[[ DATA RECORDS, beginning ]]

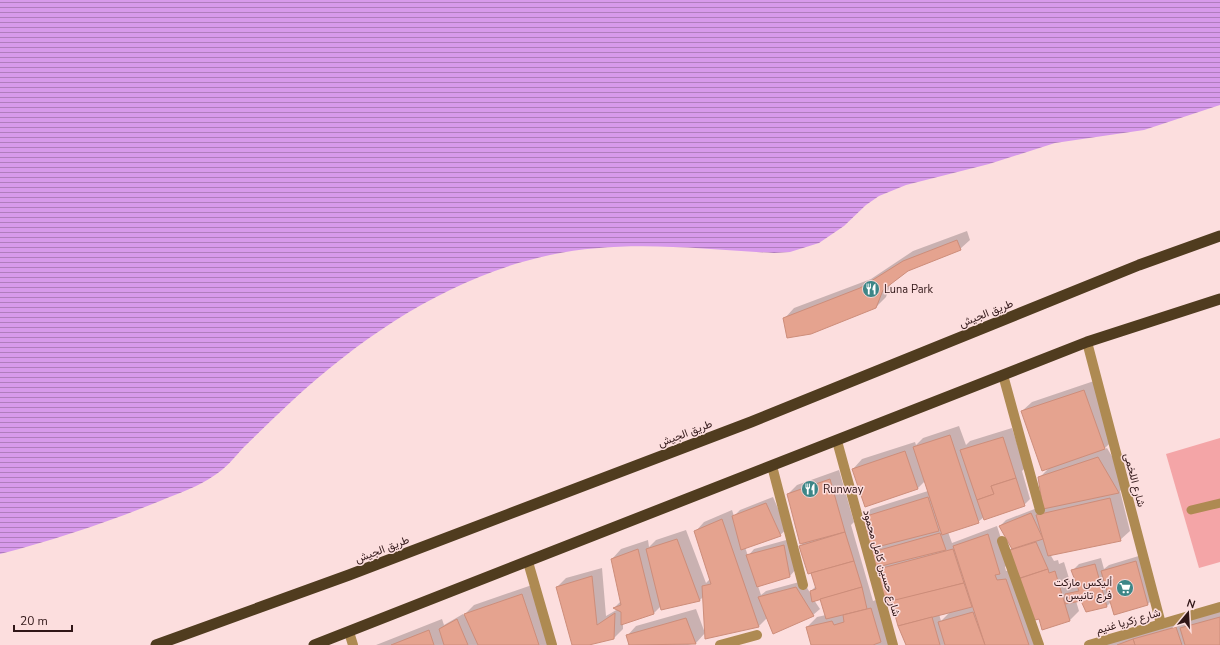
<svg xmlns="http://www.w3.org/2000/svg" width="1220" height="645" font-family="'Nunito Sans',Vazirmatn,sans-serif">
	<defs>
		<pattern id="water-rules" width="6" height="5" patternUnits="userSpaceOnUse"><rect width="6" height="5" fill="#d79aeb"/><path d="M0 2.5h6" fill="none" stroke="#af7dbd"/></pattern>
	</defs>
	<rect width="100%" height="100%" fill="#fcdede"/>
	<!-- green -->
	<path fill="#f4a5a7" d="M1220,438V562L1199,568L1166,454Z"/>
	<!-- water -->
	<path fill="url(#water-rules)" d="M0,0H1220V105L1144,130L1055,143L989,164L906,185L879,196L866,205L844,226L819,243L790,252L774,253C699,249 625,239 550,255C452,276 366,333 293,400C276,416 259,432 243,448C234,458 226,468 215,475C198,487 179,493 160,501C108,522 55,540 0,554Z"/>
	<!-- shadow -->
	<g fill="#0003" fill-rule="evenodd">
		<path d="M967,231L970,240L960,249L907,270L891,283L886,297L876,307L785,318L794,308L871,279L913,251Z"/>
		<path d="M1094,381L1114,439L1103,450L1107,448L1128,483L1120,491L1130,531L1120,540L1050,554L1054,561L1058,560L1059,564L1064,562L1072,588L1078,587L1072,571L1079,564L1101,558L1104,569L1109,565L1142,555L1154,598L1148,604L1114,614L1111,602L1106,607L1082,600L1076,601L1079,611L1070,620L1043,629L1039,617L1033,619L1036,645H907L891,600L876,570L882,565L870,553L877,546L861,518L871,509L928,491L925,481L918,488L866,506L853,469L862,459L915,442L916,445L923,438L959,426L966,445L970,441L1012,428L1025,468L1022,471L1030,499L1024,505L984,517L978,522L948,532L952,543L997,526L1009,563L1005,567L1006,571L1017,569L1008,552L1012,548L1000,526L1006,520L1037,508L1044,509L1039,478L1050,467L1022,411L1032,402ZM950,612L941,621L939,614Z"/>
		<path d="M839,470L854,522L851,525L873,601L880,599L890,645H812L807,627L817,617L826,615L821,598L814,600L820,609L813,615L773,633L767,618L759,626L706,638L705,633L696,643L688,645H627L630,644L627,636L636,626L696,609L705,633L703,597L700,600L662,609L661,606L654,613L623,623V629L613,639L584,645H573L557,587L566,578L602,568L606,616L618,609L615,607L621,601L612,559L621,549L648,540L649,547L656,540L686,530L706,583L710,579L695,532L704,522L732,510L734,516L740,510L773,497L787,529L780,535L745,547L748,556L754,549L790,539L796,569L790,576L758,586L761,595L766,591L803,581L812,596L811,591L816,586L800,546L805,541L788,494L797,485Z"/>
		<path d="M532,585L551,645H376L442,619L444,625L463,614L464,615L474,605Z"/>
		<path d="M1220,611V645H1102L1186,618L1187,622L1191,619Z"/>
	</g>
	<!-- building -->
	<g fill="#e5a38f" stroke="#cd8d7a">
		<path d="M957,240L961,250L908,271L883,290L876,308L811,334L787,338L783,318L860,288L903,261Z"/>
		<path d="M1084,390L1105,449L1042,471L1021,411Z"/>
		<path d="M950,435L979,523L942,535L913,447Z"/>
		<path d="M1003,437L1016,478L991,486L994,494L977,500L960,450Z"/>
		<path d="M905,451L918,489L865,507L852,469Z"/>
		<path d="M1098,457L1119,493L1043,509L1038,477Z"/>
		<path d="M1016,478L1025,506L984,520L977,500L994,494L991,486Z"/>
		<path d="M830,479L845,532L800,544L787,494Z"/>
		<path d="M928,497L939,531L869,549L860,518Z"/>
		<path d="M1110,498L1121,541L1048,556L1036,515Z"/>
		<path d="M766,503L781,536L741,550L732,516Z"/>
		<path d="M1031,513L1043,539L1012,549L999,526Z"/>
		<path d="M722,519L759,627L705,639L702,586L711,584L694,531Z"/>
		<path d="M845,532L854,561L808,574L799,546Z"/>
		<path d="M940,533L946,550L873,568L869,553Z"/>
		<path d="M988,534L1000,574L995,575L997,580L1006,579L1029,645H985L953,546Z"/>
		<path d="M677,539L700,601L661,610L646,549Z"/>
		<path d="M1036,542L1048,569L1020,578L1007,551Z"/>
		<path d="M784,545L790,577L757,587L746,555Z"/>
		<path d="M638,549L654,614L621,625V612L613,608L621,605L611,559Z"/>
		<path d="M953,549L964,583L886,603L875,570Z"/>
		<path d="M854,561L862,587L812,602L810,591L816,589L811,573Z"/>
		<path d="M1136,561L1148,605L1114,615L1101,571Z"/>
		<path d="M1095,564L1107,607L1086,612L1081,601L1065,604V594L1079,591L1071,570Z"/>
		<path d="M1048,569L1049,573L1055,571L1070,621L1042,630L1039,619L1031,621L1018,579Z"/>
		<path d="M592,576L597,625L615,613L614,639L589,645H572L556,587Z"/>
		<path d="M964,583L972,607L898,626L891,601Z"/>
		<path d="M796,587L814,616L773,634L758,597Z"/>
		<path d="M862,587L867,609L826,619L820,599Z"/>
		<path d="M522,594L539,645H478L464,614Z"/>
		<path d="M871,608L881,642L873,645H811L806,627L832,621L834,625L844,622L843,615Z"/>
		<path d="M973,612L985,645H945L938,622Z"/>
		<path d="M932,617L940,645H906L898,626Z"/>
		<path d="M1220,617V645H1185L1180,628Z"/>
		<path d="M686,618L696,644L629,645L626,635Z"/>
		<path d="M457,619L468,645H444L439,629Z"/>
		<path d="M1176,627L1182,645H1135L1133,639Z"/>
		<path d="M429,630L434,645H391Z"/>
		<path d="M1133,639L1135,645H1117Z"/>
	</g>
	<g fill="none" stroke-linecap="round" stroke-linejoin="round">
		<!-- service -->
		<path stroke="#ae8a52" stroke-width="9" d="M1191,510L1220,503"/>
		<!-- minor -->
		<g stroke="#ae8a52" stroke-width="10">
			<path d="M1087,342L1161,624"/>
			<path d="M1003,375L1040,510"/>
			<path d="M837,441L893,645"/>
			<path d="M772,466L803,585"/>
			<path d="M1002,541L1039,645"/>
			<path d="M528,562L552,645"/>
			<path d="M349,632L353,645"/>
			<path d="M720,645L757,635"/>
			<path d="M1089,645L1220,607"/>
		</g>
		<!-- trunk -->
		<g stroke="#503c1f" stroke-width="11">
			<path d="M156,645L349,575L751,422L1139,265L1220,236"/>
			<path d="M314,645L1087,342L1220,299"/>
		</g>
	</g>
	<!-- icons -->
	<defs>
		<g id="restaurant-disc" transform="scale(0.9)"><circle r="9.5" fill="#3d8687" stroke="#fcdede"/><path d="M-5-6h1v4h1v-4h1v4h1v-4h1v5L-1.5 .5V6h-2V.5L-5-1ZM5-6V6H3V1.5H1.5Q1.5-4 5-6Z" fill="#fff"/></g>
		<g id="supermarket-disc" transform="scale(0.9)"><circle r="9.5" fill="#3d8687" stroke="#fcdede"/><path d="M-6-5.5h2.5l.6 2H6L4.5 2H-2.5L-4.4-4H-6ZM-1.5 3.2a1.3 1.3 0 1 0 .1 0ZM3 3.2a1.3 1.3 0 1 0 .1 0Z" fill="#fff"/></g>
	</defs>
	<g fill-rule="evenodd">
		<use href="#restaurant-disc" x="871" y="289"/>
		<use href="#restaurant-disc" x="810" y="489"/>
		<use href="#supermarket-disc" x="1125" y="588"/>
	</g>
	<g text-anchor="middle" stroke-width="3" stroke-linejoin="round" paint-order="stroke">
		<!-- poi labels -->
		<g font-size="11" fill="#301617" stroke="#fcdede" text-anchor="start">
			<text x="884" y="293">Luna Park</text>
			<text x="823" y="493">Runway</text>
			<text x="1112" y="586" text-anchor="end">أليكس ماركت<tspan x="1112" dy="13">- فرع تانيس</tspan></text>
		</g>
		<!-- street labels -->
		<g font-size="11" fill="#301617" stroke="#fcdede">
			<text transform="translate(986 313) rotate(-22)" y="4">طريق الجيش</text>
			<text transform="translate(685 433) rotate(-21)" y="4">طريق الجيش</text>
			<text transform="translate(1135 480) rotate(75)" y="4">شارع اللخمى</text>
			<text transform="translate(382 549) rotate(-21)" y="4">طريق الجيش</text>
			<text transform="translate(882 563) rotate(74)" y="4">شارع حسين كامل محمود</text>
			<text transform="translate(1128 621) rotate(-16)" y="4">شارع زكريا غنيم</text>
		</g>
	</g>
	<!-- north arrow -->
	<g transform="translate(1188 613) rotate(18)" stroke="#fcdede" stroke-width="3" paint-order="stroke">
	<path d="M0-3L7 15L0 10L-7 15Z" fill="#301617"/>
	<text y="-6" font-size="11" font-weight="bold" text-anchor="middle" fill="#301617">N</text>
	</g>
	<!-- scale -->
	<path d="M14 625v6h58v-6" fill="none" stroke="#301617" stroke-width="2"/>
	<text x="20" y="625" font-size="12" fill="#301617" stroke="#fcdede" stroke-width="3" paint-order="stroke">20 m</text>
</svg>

[[ DATA RECORDS, end ]]
[[ DATA RECORDS, beginning ]]

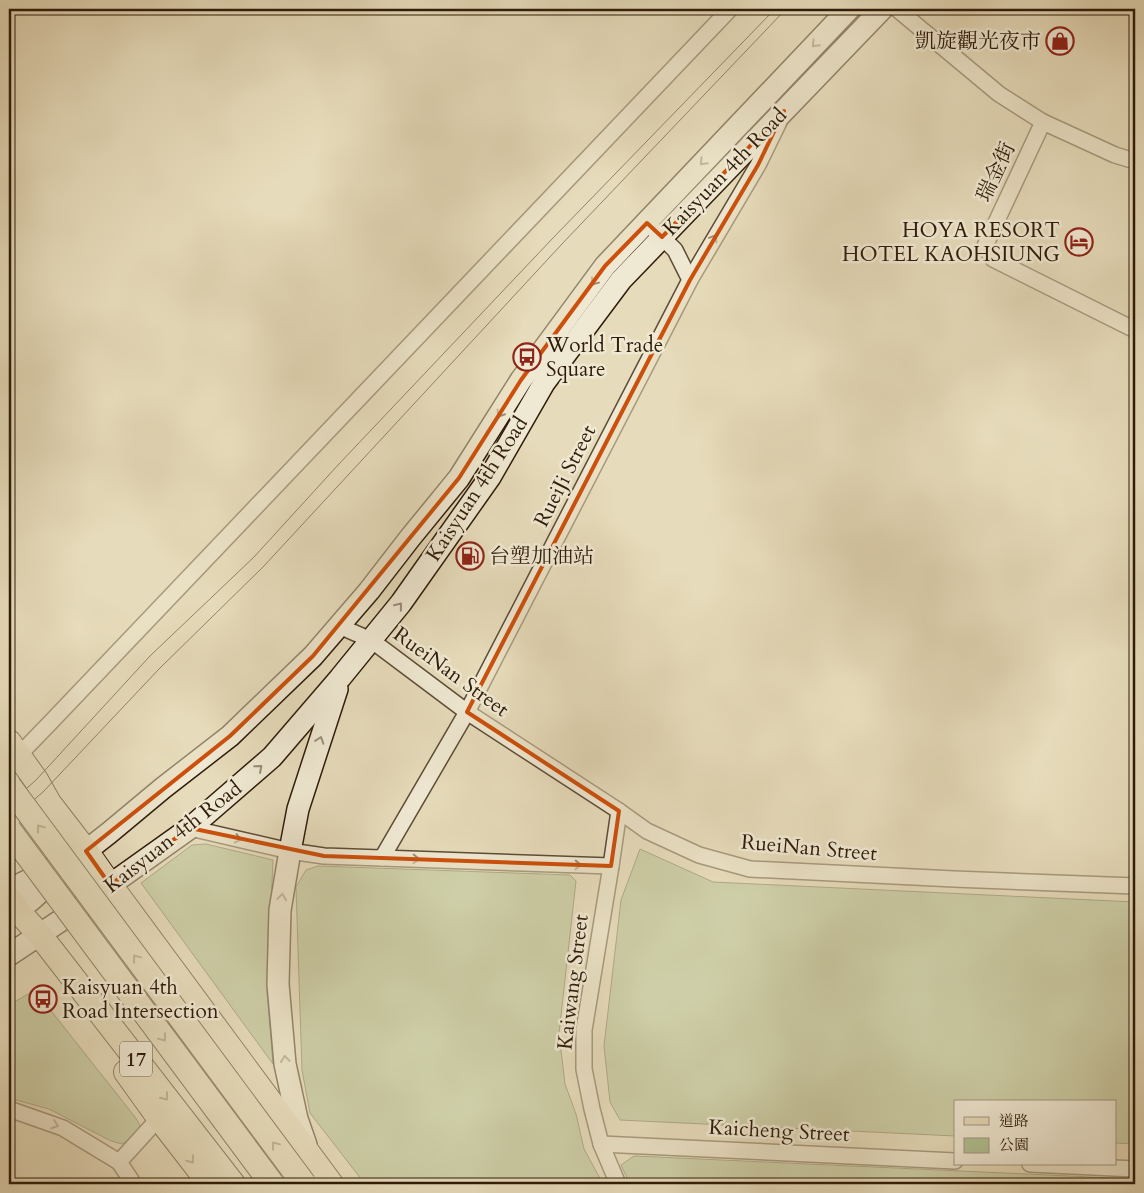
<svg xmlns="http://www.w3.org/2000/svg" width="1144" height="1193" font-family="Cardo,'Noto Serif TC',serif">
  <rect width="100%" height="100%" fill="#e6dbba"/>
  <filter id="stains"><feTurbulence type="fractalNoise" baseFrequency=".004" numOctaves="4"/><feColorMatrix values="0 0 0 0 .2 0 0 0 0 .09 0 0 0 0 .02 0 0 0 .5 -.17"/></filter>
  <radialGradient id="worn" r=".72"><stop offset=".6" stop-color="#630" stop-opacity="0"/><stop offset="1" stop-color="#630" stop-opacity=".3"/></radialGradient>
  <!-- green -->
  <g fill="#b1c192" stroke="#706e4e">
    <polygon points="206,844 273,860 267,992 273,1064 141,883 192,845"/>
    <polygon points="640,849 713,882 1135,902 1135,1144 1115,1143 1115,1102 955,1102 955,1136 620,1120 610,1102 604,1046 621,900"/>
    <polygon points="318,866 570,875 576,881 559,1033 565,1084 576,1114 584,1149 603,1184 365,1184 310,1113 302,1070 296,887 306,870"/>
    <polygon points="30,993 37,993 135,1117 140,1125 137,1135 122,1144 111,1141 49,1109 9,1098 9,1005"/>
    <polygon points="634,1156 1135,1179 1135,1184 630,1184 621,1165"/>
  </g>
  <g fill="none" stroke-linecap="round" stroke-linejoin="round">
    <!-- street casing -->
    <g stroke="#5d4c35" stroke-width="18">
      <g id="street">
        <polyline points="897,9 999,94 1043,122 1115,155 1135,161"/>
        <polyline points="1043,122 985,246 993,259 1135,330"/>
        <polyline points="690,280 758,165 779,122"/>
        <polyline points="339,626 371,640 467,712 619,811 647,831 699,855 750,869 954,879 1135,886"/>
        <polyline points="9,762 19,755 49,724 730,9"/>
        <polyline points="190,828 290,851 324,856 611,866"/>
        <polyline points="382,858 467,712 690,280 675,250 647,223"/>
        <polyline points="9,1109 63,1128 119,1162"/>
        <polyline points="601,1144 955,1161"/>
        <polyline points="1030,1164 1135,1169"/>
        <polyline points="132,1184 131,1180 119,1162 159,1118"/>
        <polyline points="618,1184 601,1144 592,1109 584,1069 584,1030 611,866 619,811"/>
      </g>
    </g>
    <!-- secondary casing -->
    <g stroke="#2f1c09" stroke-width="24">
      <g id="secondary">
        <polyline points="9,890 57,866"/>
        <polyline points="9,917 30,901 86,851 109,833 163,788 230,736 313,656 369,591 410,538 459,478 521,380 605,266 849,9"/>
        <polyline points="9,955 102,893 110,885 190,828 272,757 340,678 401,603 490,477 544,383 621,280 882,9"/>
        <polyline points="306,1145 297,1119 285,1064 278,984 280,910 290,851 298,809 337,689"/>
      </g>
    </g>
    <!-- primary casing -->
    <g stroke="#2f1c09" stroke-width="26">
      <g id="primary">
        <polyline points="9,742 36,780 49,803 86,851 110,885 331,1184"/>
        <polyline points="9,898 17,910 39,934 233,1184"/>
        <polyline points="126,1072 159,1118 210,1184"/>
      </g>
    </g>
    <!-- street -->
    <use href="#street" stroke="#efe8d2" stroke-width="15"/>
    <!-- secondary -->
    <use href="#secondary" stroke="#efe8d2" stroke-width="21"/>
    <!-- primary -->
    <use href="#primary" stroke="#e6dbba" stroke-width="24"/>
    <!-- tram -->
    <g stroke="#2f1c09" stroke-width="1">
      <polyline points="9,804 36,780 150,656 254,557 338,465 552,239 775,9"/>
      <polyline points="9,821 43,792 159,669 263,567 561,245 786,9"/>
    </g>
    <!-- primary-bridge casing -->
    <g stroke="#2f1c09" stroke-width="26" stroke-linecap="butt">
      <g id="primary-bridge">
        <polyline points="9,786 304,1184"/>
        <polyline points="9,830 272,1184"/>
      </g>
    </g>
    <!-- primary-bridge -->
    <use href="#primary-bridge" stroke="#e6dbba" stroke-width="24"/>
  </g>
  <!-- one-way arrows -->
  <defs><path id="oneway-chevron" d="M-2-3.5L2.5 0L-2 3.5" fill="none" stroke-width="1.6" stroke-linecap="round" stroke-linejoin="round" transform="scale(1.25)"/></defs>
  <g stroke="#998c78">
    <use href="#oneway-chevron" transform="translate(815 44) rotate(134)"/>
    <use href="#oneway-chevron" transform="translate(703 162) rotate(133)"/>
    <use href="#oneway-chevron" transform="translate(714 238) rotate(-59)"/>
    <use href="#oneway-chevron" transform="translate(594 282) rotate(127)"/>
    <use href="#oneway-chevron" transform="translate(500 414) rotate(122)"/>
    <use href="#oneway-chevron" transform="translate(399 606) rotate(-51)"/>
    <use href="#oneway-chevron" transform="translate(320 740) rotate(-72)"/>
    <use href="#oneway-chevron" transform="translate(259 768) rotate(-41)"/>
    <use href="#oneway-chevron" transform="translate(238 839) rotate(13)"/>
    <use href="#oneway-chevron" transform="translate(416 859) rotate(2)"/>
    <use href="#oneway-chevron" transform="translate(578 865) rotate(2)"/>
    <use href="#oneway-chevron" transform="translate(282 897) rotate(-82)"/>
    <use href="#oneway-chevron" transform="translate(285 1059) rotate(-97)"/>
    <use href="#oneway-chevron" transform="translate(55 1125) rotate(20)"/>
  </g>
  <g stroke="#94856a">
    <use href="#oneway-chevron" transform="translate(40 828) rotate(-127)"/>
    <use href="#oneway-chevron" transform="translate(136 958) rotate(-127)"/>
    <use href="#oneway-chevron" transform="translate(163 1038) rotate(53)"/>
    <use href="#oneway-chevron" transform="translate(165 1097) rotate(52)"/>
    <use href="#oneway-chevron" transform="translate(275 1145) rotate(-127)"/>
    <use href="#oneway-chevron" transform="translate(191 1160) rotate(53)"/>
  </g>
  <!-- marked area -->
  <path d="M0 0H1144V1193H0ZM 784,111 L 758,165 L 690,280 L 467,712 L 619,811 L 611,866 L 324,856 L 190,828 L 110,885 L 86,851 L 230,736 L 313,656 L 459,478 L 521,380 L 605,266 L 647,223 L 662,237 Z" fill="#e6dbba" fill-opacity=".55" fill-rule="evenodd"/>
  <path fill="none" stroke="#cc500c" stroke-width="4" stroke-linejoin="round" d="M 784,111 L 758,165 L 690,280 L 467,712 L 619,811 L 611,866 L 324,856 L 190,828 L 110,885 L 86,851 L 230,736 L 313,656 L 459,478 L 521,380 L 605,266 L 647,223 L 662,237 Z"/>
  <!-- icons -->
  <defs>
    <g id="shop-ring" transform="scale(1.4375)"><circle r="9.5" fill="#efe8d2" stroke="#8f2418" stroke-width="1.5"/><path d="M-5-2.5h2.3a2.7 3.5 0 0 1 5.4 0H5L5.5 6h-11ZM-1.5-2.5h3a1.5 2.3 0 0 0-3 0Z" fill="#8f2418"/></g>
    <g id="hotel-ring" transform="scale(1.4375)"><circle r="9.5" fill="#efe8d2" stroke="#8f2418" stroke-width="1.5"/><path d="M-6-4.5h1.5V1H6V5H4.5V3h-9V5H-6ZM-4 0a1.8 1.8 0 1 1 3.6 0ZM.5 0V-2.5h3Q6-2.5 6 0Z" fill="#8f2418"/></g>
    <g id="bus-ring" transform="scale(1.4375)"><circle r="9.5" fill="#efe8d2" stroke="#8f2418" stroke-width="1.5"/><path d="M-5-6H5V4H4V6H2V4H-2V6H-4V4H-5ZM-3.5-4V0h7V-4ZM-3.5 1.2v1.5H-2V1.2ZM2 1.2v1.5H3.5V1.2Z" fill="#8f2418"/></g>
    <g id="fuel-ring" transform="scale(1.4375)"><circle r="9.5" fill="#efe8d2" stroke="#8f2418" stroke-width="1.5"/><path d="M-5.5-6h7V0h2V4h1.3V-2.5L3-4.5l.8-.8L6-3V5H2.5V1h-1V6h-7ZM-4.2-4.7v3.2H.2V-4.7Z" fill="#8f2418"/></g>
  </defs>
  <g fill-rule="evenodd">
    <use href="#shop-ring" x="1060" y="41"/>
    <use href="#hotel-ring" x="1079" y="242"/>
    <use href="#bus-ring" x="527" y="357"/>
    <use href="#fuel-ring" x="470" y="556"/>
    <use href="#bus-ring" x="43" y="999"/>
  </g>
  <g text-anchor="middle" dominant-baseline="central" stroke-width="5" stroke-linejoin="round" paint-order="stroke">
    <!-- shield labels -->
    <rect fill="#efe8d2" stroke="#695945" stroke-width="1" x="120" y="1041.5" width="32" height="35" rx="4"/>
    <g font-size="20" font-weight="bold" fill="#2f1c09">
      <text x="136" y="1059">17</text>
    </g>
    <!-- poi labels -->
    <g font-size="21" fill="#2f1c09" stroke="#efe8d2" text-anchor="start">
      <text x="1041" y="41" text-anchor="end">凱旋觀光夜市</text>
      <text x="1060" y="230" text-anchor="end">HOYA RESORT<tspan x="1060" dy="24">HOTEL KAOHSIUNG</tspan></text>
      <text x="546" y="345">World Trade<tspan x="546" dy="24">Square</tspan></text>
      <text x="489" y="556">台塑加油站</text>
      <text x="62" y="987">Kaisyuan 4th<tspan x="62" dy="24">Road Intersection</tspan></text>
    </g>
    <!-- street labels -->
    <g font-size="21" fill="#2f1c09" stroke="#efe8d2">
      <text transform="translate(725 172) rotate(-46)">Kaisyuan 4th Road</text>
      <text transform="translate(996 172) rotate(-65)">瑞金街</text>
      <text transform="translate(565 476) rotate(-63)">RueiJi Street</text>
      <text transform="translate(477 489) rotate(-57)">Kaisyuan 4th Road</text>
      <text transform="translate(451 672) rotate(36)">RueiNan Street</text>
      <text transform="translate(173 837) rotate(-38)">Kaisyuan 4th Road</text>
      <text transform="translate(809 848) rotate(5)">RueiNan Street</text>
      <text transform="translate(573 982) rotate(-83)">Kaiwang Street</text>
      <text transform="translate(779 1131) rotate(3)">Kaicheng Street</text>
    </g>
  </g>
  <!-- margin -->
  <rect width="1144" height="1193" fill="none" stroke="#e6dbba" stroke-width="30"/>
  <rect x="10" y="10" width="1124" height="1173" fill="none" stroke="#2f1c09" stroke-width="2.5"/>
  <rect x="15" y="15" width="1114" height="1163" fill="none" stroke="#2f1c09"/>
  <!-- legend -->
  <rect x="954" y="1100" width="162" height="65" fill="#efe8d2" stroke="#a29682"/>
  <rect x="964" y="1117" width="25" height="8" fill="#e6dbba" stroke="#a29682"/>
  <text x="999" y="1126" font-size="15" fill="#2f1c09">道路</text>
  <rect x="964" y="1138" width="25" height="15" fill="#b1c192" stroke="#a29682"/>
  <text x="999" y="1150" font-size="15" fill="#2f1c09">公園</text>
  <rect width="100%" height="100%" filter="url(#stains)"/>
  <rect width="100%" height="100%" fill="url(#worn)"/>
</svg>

[[ DATA RECORDS, end ]]

• PROBLEM DETAILS:
Every line containing the string "worn" is required; copy each such line from the data.

• SOLUTION TO THIS EXERCISE:
  <radialGradient id="worn" r=".72"><stop offset=".6" stop-color="#630" stop-opacity="0"/><stop offset="1" stop-color="#630" stop-opacity=".3"/></radialGradient>
  <rect width="100%" height="100%" fill="url(#worn)"/>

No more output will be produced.